→ **DOCUMENT SECTION**
Imagine waiting an hour and a half for an ambulance to take you to the emergency room, then waiting an additional 12 hours before being seen. Or waiting nearly seven months to see a medical specialist for a first consultation. Or being denied life-changing, cost-effective surgeries. These are some of the consequences of single-payer healthcare, and California lawmakers just passed new legislation that is the first step toward creating such a system for our state.

Senate Bill 770, signed by Gavin Newsom earlier this month, directs California’s Health and Human Services Agency to work with the federal government to create one health financing system that would manage healthcare for all Californians. This is the first step to implementing a single-payer plan, because California receives large federal contributions for healthcare, including Medicare, all of which would need to be folded into one single-payer system. Existing private insurance programs, as well as Medicare, would no longer exist. The federal government may be a very willing partner, as Xavier Becerra, the US secretary of health and human services, is a longstanding advocate of single-payer healthcare.

In signing SB 770, Newsom is returning to his 2018 campaign promise of single-payer healthcare: “I’m tired of politicians saying they support single-payer but that it’s too soon, too expensive or someone else’s problem. . . . I think that the ideal system is a single-payer system. I’ve been consistent with that for well over a decade.”

→ **EXTRACTED MATERIAL**

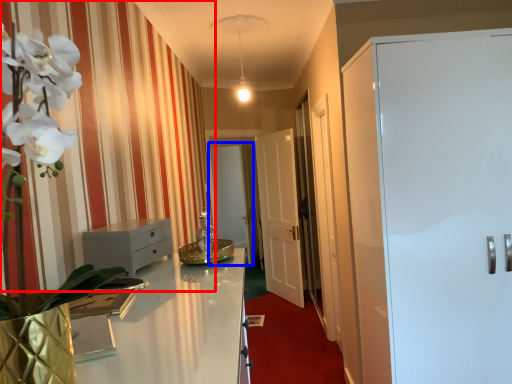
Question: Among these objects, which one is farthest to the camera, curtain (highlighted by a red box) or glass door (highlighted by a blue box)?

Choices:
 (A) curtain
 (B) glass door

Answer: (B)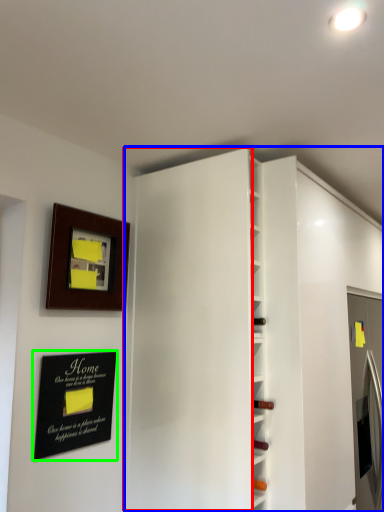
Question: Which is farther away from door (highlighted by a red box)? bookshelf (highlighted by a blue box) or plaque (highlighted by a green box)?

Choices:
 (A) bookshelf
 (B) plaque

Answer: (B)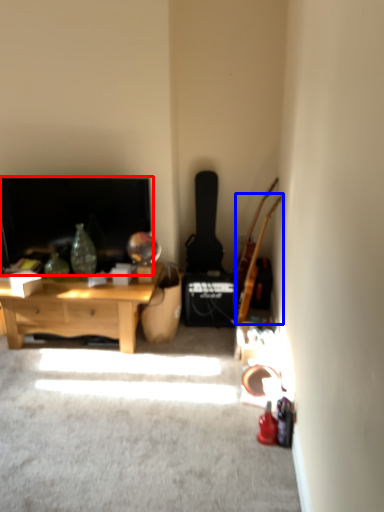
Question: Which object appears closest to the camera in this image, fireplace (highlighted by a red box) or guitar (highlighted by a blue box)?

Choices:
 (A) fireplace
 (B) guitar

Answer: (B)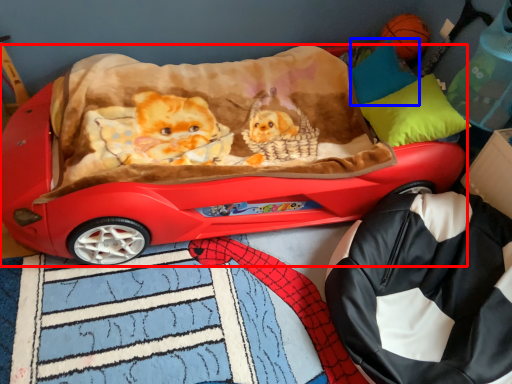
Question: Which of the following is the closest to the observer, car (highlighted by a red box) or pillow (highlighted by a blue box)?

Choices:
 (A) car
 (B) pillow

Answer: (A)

...

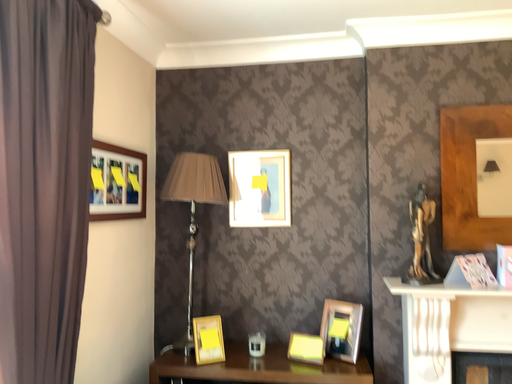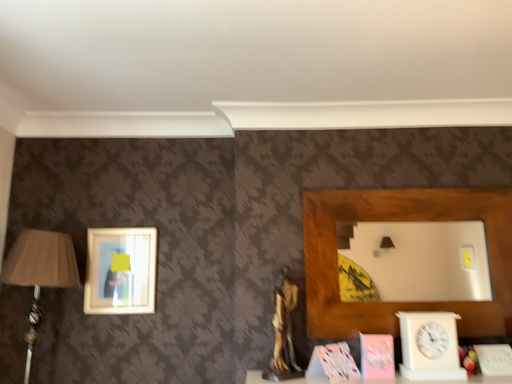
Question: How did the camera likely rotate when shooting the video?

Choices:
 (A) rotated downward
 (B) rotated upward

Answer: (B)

==

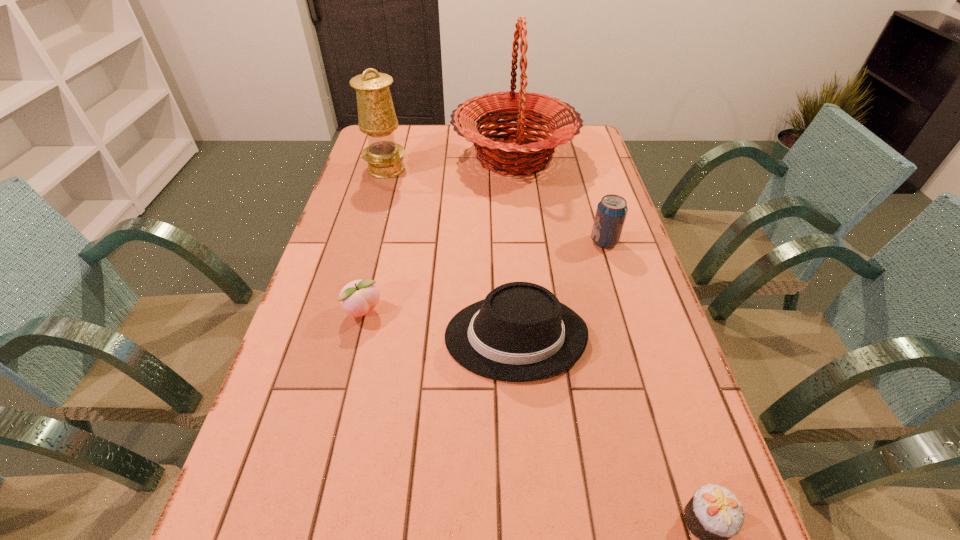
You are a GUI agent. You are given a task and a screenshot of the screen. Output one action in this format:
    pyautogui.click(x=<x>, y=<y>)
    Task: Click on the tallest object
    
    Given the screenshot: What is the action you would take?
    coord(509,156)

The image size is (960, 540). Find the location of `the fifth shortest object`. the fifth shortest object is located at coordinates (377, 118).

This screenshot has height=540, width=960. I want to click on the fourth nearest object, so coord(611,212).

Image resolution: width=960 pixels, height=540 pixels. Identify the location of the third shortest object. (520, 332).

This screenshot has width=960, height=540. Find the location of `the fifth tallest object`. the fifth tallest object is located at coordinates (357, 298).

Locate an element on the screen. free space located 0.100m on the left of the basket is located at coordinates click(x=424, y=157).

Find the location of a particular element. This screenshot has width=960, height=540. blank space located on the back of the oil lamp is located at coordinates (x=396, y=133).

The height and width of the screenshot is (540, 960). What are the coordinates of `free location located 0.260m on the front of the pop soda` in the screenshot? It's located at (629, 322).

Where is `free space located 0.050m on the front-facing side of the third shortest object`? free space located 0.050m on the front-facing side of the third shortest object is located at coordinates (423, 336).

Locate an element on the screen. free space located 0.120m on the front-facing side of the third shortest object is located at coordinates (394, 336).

→ **SET OF TASKS**
1) Please copy the part of the passage on Senate Bill 770 that opens with the words containing "Senate Bill 770, signed" and closes with "of single-payer healthcare.".
2) Summarize the passage on Senate Bill 770 in two sentences.

→ **RESPONSE LIST**
1)
Senate Bill 770, signed by Gavin Newsom earlier this month, directs California’s Health and Human Services Agency to work with the federal government to create one health financing system that would manage healthcare for all Californians. This is the first step to implementing a single-payer plan, because California receives large federal contributions for healthcare, including Medicare, all of which would need to be folded into one single-payer system. Existing private insurance programs, as well as Medicare, would no longer exist. The federal government may be a very willing partner, as Xavier Becerra, the US secretary of health and human services, is a longstanding advocate of single-payer healthcare.

2) Senate Bill 770, signed by Gavin Newsom, directs California's Health and Human Services Agency to work with the federal government on one health financing system for all Californians. The text calls this the first step toward single-payer healthcare, ties that system to long waits and denied surgeries, says private insurance and Medicare would no longer exist, and notes that Newsom is returning to his 2018 campaign promise of single-payer.